For the past several weeks, we’ve been exploring the most anticipated digital trends for 2017. We recently connected with Manjit Rana, CEO of Ingenin, an award-winning insurance consultancy. Below is an excerpt from our conversation.
When a new digital insurance company like Zhong An that is less than three years old claims to have sold over 3.9 billion insurance policies and gained over 400 million customers, traditional players need to sit up and pay attention. How could a new player in the market achieve such phenomenal growth? The answer lies partly in the fact that the business was created from day one as an online-only insurer by partners Ping An, Alibaba and Tencent—companies with a deep understanding of online retail and service provision.
Several digital trends are rapidly coming together to create completely new types of organizations, products and services, all fueled by a constantly connected consumer who expects instant gratification when seeking information and products.
Self-service portals and claims-tracking apps
Consumers take for granted the ability to track the progress of a purchase—such as the whereabouts of their delivery thanks to the likes of Amazon—so they get frustrated when their experience with an insurance claim falls short. To meet this demand, most leading insurers are now investing in online self-service claims portals that consumers can use to instigate or track the progress of their claim.
_ _ _ _
> [Requirement] Rewrite the interview excerpt on digital insurance trends, starting with "Several digital trends" and going on through "information and products.", replacing "organizations" with "businesses".
_ _ _ _
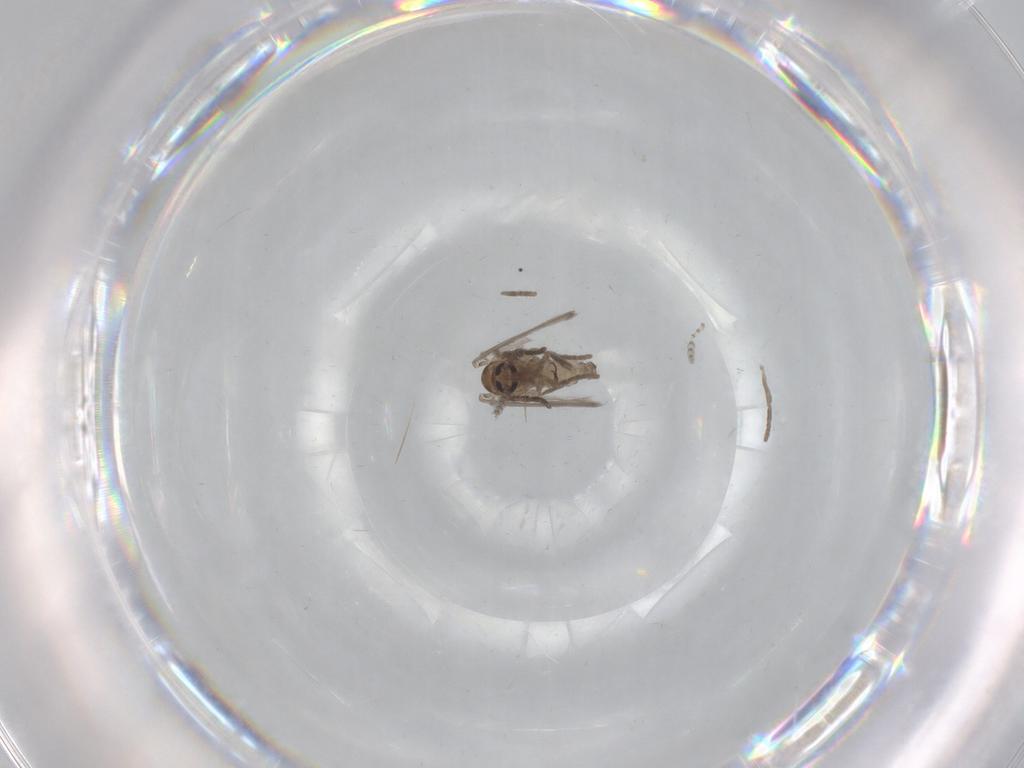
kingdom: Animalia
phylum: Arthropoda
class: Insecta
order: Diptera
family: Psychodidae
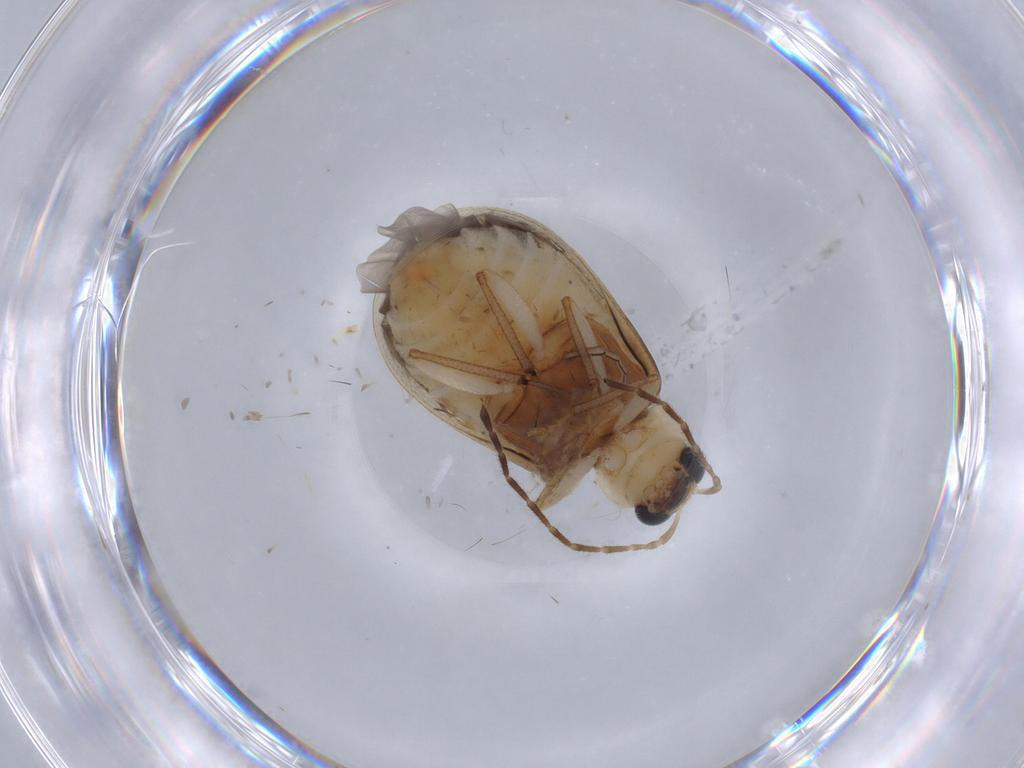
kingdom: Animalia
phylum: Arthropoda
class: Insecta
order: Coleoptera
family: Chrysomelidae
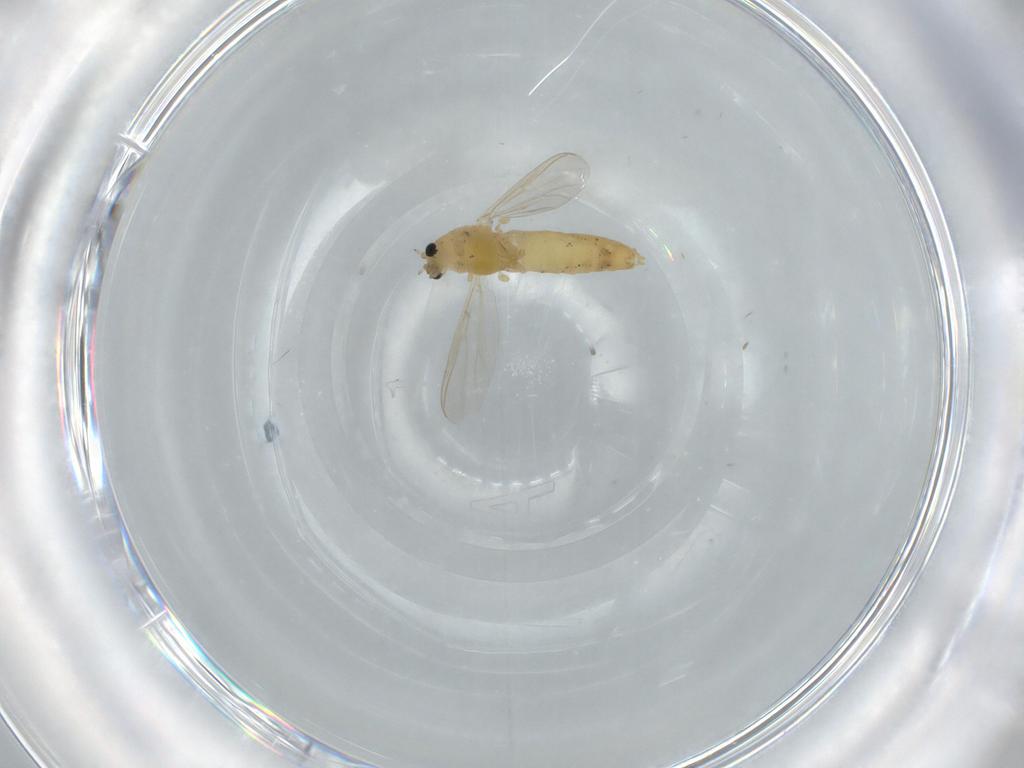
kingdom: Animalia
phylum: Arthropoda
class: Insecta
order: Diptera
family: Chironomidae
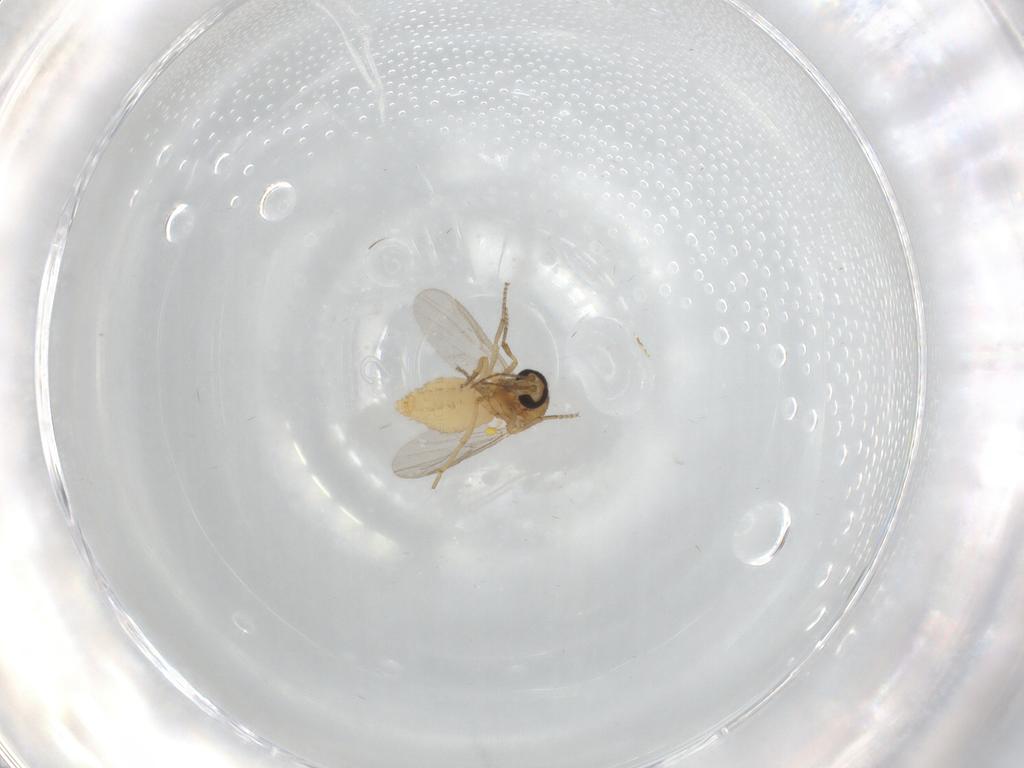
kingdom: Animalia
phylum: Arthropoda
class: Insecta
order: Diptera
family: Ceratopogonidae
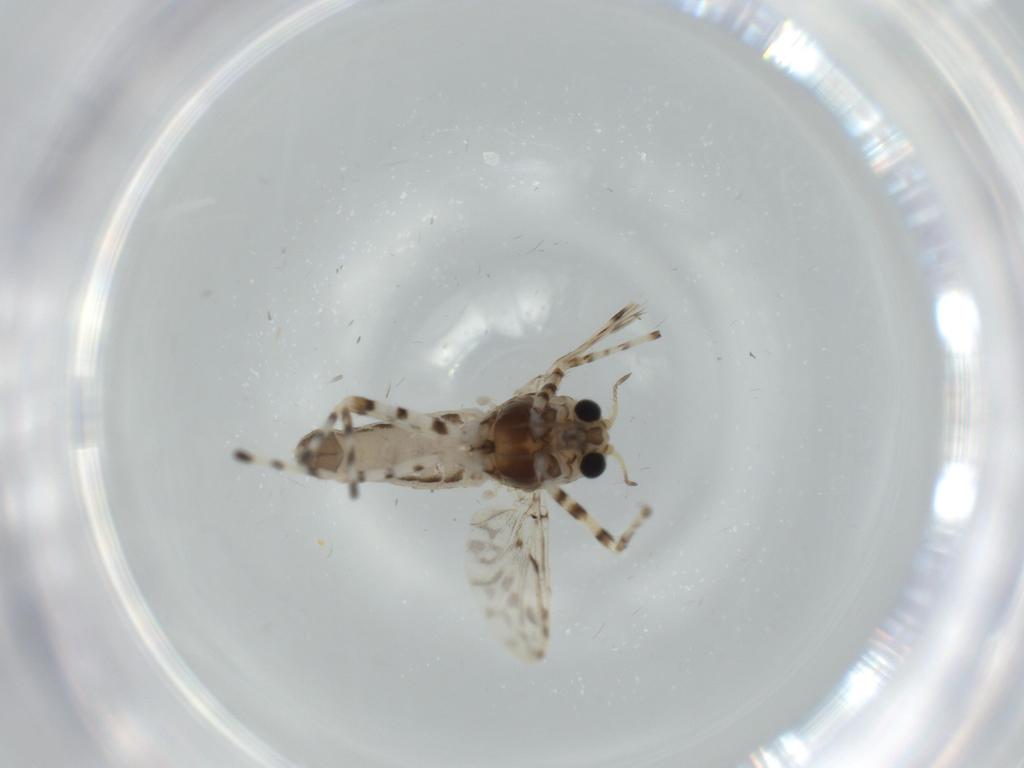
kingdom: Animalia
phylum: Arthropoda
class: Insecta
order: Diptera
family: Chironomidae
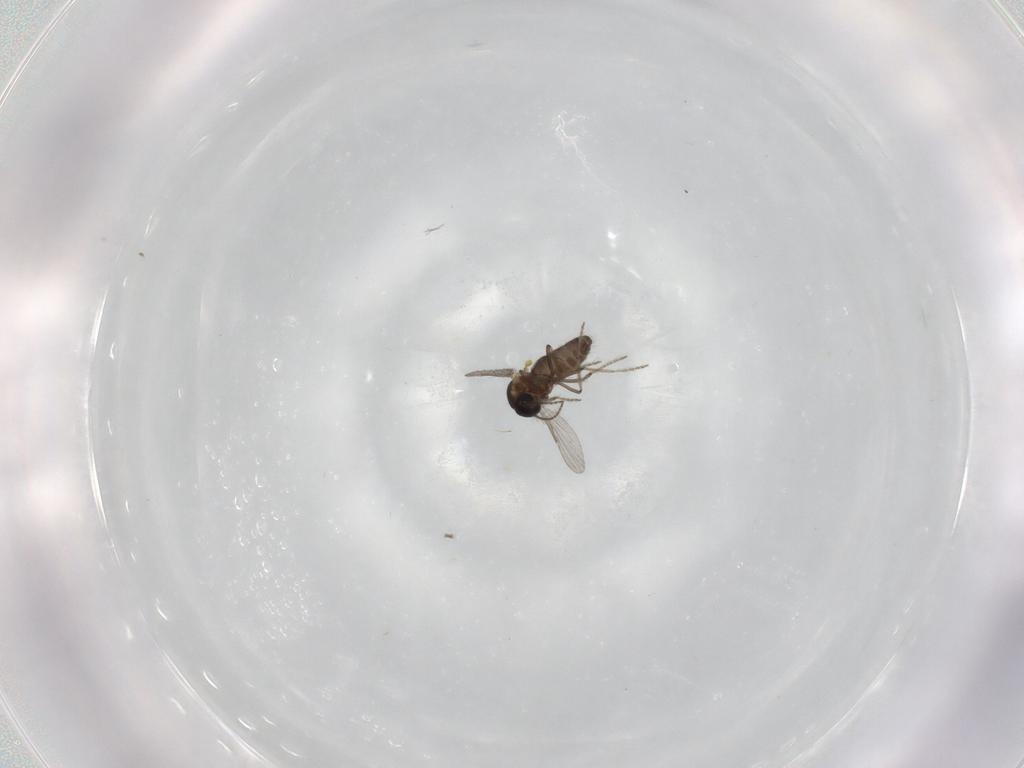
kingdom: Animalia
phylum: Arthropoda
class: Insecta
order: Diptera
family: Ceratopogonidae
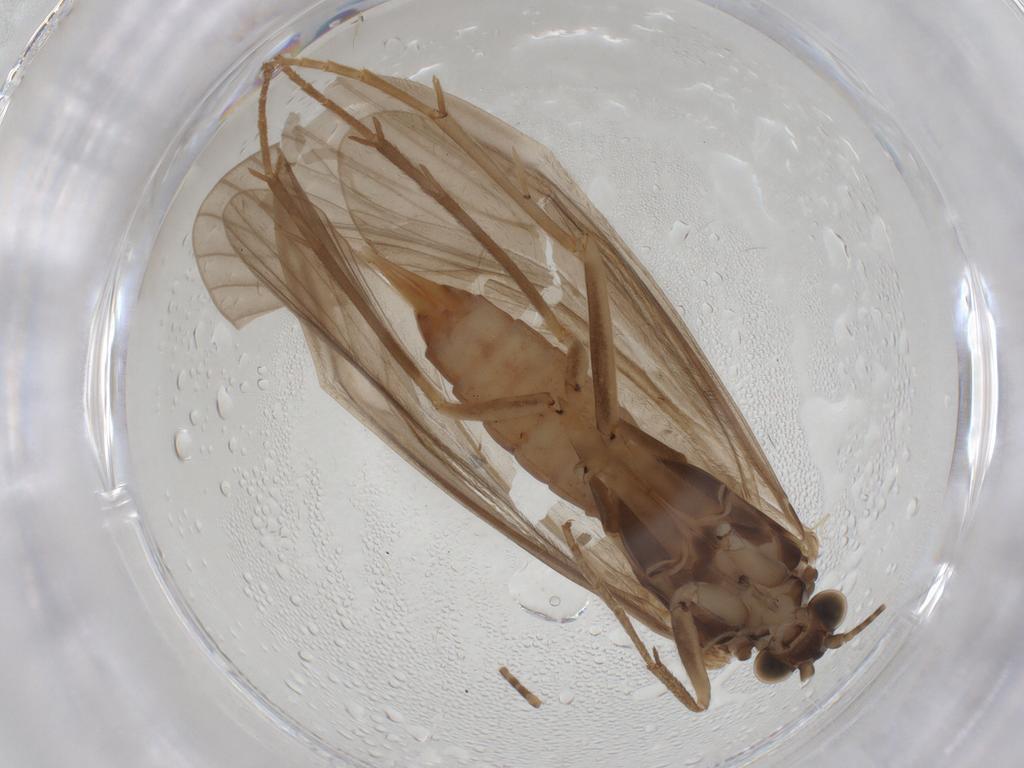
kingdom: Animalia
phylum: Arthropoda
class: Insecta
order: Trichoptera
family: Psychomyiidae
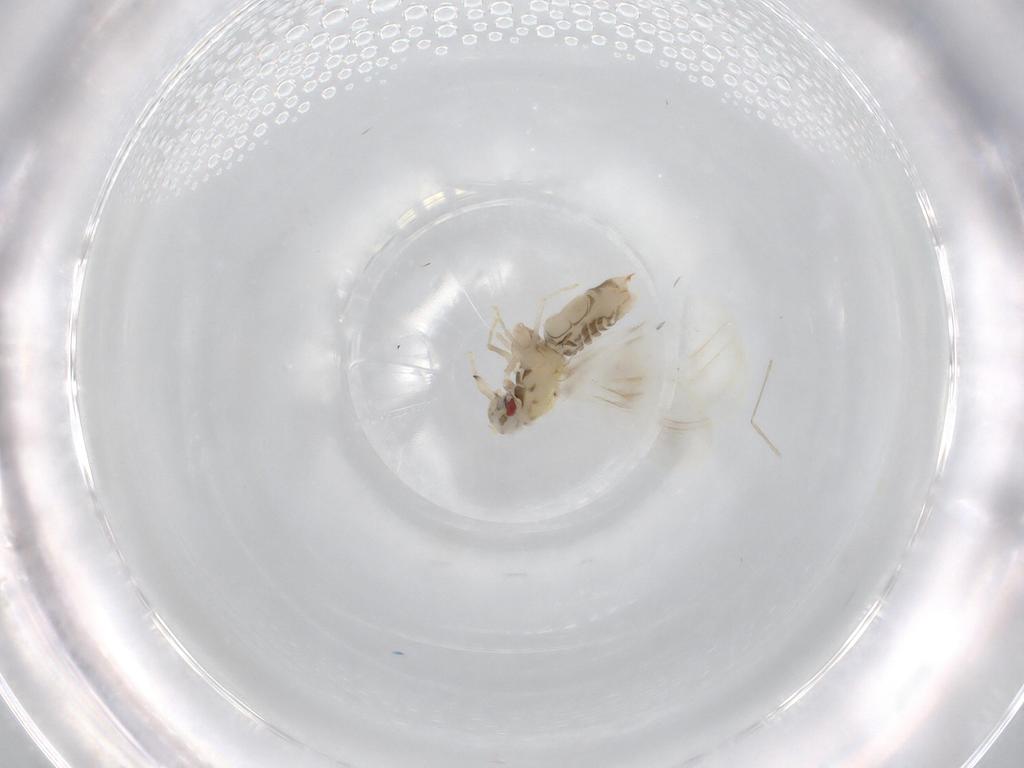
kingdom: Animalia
_ _ _ _
> [Answer space]
Several digital trends are rapidly coming together to create completely new types of businesses, products and services, all fueled by a constantly connected consumer who expects instant gratification when seeking information and products.